Tabi ki değil!
Ancak ve ne yazık ki gerek içi boşaltılan eğitim, gerekse yozlaşan eğitimci eğitimi bu sorunun tam da göbeğindedir.
Üstüne üstlük sadece sınava endeksli, sormayan, sorgulamayan bir öğrenci ve yurttaş profili hedefi ve ne yazık ki bunun yarattığı rekabet kültürünün sadece okul ve öğretmenle sınırlı kalmayışı, öğrencimize de velimize de sirayet edişi, hatta bunun aksini iddia eden ve öğretmenliği geleceğin inşası gören ve bu yüzden bu sistemin aparatı olmayı reddeden öğretmenlerimizin yukarıdaki hiçbir kesim tarafından makbul görülmeyişi içler acısıdır.
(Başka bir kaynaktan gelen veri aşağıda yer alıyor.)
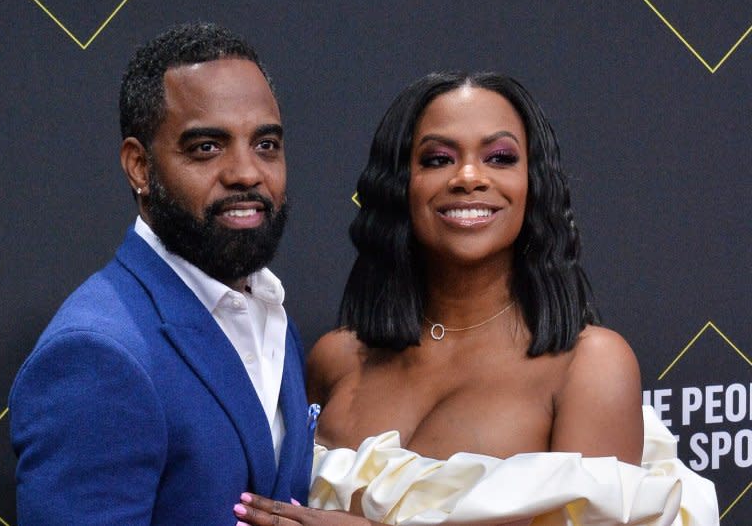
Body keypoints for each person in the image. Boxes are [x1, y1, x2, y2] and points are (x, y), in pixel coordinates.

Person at [233, 72, 718, 525]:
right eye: (438, 159)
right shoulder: (336, 358)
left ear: (534, 183)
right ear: (401, 185)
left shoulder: (590, 365)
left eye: (500, 158)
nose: (468, 177)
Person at [9, 23, 313, 525]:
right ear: (139, 167)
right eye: (207, 148)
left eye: (266, 145)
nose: (247, 172)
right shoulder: (98, 354)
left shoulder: (273, 315)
Hal böyle olunca da rekabetin yoz güdümünde ve sanki okul ile öğrencilerin sahipleriymiş edası ile yöneticiler ve rıza gösteren öğretmenler, seviye sınıfları ile bu ilkel duygularını tatmin etme, vesilesi ile sanki özel bir iş yeri işletiyormuş gibi reklam ile ve sanki öğrenci ve veli müşteriymiş gibi davranma eğilimine girebilmektedir. Hele ki üstleri de bunu isteyince ve “başardıklarında” da alkışlayıp taltif edince, durdurabilene aşk olsun. ( Yasaya da, yönetmeliklere de aykırı olmasına rağmen)
Öyle görünüyor ki; bu yoz çarkı da ancak öğrenciler ve gençler, adlarına yakışır şekilde (talebe) talep ederek ve aydın öğretmenlerinin desteği ile yıkabilecektir. Umutsuzluk yasak. Sevgiyle…
Kaynaklar
- Makarenko. (2008). Eğitbilimsel Görüşler, Yaşam Öyküsü-Anı Ve Notlar. Yayınevi: Sorun Yayınları. sf: 160.
- Prof. Dr. Veysel Sönmez. (2023). Egitim Felsefesi. Yayınevi: Anı Yayıncılık. sf: 306.